Other methods are described below. Do not access any of the fields directly. The internal structure is subject to change in future versions.
fn1
A closure for calling fn(x, ...).
gr1
A closure for calling gr(x, ...).
iRow,jCol
Numeric vectors with row and column indices of the non-zero elements in the lower triangle (including diagonal) of the Hessian.
delta
The perturbation amount for finite differencing of the gradient to compute the Hessian. Defaults to 1e-07.
index1
TRUE if rows and cols use 1-based (R format) indexing (FALSE for 0-based (C format) indexing.
complex
TRUE if Hessian will be computed using the complex step method, and FALSE (default) if using finite differences.
D
raw finite differences (internal use only)
nvars
Number of variables (length of x)
nnz
Number of non-zero elements in the lower triangle of the Hessian.
ready
TRUE if object has been initialized, and Hessian has been partitioned.
idx,pntr
Column indices and row pointers for non-zero elements in lower triangle of the permuted Hessian. Row-oriented compressed storage.
colors
A vector representation of the partitioning of the columns. There are nvars elements, one for each column of the permuted Hessian. The value corresponds to the "color" for that column.
perm,invperm
Permutation vector and its inverse
fn(x)
Return function value, evaluated at x: fn(x, ...)
fngr(x)
Return list of function value and gradient, evaluated at x
fngrhs(x)
Return list of function value, gradient, and Hessian, evaluated at x
get_invperm()
Return integer vector of inverse of permutation used for computing Hessian
get_nnz()
Return number of non-zero elements in lower triangle of Hessian
get_nvars()
Return dimension (number of rows or columns) of Hessian
get_pattern()
Return pattern matrix of lower triangle of Hessian
get_perm()
Return integer vector of permutation used for computing Hessian
get_perm_pattern()
Return pattern matrix of lower triangle of *permuted* Hessian
gr(x)
Return gradient, evaluated at x: gr(x,...)
hessian(x)
Return sparse Hessian, evaluated at x, as a dgCMatrix object.
initialize(
x,
fn,
gr,
rows,
cols,
delta = 1e-07,
index1 = TRUE,
complex = FALSE,
...
)
Initialize object with functions to compute the objective function and gradient (fn and gr), row and column indices of non-zero elements (rows and cols), an initial variable vector x at which fn and gr can be evaluated, a finite differencing parameter delta, flags for 0 or 1-based indexing (index1), whether the complex step method will be used, and other arguments (...) to be passed to fn and gr.
partition()
Return the partitioning used to compute finite differences
pointers(out.index1 = index1)
Return list with indices (idx) and pointers (pntr) for sparsity pattern of the compressed sparse Hessian. Since the Hessian is symmetric, the indices and pointers for row-oriented and column-oriented storage patterns are the same.

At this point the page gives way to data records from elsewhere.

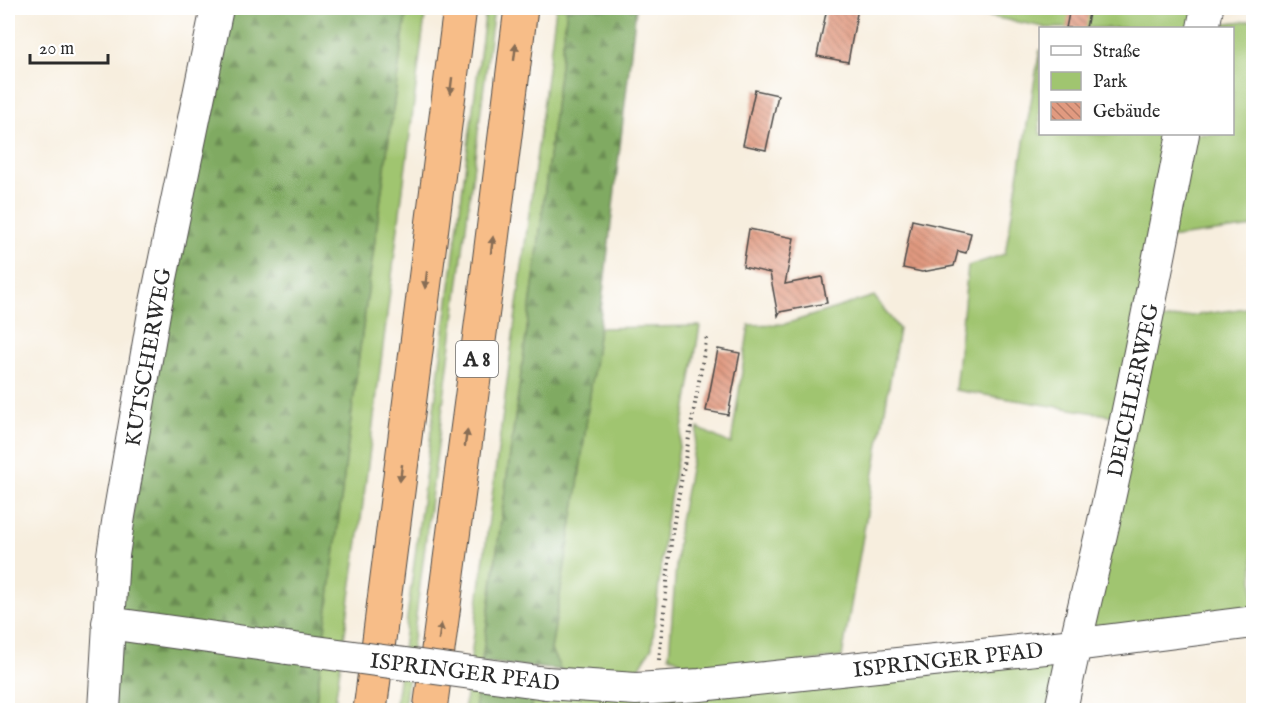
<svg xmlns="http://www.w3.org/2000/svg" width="1261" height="718" viewBox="0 0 1261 718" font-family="'IM FELL English',serif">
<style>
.green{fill:#a0c570;stroke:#66784e;stroke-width:1.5}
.forest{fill:url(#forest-firs);stroke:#566a46;stroke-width:1.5}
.building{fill:url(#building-back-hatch)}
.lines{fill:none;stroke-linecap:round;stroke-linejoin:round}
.minor-casing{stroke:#4a4846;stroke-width:34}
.highway-casing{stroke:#4a4846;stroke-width:35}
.path{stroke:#4a4846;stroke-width:4;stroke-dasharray:1.5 4.5;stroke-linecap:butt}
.minor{stroke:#fff;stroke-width:32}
.highway{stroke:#f7bd88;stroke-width:33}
.minor-bridge-casing{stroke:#4a4846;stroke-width:34;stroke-linecap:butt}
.minor-bridge{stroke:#fff;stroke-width:32}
.oneway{fill:#876d55}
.labels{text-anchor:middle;stroke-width:6;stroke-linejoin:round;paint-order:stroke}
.shield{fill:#fff;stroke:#6b6b6b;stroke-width:1.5}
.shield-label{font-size:21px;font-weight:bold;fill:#2b2b2b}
.street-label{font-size:22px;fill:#2b2b2b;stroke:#fff}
</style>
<defs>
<pattern id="forest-firs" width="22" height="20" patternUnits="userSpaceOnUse" patternTransform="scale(1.5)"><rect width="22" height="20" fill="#80aa62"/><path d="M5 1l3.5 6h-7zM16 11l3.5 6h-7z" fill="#698b51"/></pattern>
<pattern id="building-back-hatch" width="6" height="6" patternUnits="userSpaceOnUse" patternTransform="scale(1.5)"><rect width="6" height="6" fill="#e19a80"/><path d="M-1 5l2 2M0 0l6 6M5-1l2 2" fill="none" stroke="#b77e69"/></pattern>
</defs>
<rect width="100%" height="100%" fill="#fff"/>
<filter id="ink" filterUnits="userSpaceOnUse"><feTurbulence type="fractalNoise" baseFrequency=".0167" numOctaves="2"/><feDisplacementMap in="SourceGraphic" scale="12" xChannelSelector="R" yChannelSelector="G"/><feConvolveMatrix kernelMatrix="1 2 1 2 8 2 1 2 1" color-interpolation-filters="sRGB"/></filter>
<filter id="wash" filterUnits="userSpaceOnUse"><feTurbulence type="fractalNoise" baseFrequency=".008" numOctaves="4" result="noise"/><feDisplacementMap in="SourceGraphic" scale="24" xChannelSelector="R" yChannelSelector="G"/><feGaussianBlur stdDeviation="1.35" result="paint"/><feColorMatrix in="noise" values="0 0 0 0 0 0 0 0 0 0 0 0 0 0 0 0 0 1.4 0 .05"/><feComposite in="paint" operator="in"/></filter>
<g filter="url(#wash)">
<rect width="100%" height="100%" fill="#f7eede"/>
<g class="green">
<polygon points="407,8 426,8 360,527 334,710 315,710 358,363"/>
<polygon points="486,8 494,8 404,710 395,710"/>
<polygon points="556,8 567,8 537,256 475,710 464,710"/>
<polygon points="944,8 1202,8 1198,28 1044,28 1044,27"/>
<polygon points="1253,20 1253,227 1168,238 1189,134 1232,134 1232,28 1210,28 1210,25"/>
<polygon points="1040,49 1040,134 1177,134 1119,417 955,390 968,266 1005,254"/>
<polygon points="874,296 899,329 842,657 766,666 686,664 669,656 679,526 698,428 731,444 749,325 785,324"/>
<polygon points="1253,307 1253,610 1088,631 1154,321"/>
<polygon points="700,326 665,528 652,647 635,675 561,670 551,650 578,485 599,328"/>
<polygon points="1057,652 1054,710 530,710 533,694"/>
</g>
<g class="forest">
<polygon points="228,8 407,8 358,363 315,710 113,710 120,584 169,310"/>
<polygon points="567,8 636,8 599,328 578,485 551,650 561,670 482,662 537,256"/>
<polygon points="478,689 533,694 530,710 475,710"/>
</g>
<g id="blocks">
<g class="building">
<polygon points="827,8 858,8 848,62 817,56"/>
<polygon points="1070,8 1090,8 1086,28 1066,28"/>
<polygon points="755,90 778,95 766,150 743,145"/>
<polygon points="912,220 971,233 966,253 958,251 954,266 922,272 903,268"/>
<polygon points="749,229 794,238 785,284 822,277 827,303 780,312 778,316 770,273 743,267"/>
<polygon points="718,349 740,353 728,415 706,411"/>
</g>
</g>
</g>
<g filter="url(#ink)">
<use href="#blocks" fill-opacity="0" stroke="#4a4846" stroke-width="1.5"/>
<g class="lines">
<defs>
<g id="minor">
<polyline points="1203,28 1207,8"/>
<polyline points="108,623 287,648"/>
<polyline points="546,683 636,689 700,685 1074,645 1254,622"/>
<polyline points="104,710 113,555 119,516 155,307 217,8"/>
<path d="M1061,710C1076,635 1096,560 1112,485C1138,368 1160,251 1183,134"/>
</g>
<g id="highway">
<polyline points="370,710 460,8"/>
<polyline points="430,710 484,303 521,8"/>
</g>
</defs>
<use href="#minor" class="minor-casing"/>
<use href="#highway" class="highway-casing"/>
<polyline class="path" points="659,660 672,533 707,336"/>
<use href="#minor" class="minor"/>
<use href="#highway" class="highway"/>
<defs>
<polyline id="minor-bridge" points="287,648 546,683"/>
</defs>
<use href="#minor-bridge" class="minor-bridge-casing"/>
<use href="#minor-bridge" class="minor-bridge"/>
</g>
<defs><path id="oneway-solid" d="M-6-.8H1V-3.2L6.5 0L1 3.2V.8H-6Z" transform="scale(1.5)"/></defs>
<g class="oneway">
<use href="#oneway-solid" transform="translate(515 52) rotate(-83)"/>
<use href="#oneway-solid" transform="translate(451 86) rotate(97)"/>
<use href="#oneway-solid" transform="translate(492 245) rotate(-83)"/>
<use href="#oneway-solid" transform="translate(426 280) rotate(97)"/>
<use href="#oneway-solid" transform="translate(466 438) rotate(-82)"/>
<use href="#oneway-solid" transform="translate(401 473) rotate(97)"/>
<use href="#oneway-solid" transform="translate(440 632) rotate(-82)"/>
</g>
</g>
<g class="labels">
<rect class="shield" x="456" y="341" width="42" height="36" rx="4.5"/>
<g class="shield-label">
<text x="477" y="366">A 8</text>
</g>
<g class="street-label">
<text transform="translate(147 357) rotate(-80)" y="8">KUTSCHERWEG</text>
<text transform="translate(1132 390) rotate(-78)" y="8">DEICHLERWEG</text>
<text transform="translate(948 659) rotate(-6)" y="8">ISPRINGER PFAD</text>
<text transform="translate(465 671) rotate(7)" y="8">ISPRINGER PFAD</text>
</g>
</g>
<rect width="1261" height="718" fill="none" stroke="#fff" stroke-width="30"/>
<rect x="1039" y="27" width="195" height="108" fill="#ffffff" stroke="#aaaaaa" stroke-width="1.5"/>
<rect x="1051" y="46" width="30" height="9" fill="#ffffff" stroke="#aaaaaa" stroke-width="1.5"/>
<text x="1093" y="57" font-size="18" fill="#2b2b2b">Straße</text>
<rect x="1051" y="72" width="30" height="18" fill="#a0c570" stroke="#aaaaaa" stroke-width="1.5"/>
<text x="1093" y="87" font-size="18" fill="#2b2b2b">Park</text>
<rect x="1051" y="102" width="30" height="18" fill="url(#building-back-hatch)" stroke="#aaaaaa" stroke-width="1.5"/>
<text x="1093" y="117" font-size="18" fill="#2b2b2b">Gebäude</text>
<path d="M30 54v9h78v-9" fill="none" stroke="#2b2b2b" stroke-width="3"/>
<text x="39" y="54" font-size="18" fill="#2b2b2b" stroke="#ffffff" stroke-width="4.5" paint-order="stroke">20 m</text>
</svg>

## Log posterior density of hierarchical binary choice model. See vignette.
set.seed(123)
data("binary_small")
N <- length(binary[["Y"]])
k <- NROW(binary[["X"]])
T <- binary[["T"]]
P <- rnorm((N+1)*k)
priors <- list(inv.Sigma = rWishart(1,k+5,diag(k))[,,1],
inv.Omega = diag(k))
true.hess <- binary.hess(P, binary, priors)
pattern <- Matrix.to.Coord(Matrix::tril(true.hess))
str(pattern)
#> List of 2
#> $ rows: int [1:1310] 1 2 3 4 201 202 203 204 2 3 ...
#> $ cols: int [1:1310] 1 1 1 1 1 1 1 1 2 2 ...
obj <- sparseHessianFD(P, fn=binary.f, gr=binary.grad,
rows=pattern[["rows"]], cols=pattern[["cols"]],
data=binary, priors=priors)
hs <- obj$hessian(P)
all.equal(hs, true.hess)
#> [1] TRUE
f <- obj$fn(P) ## obj function
df <- obj$gr(P) ## gradient
fdf <- obj$fngr(P) ## list of obj function and gradient
fdfhs <- obj$fngrhs(P) ## list of obj function, gradient and Hessian.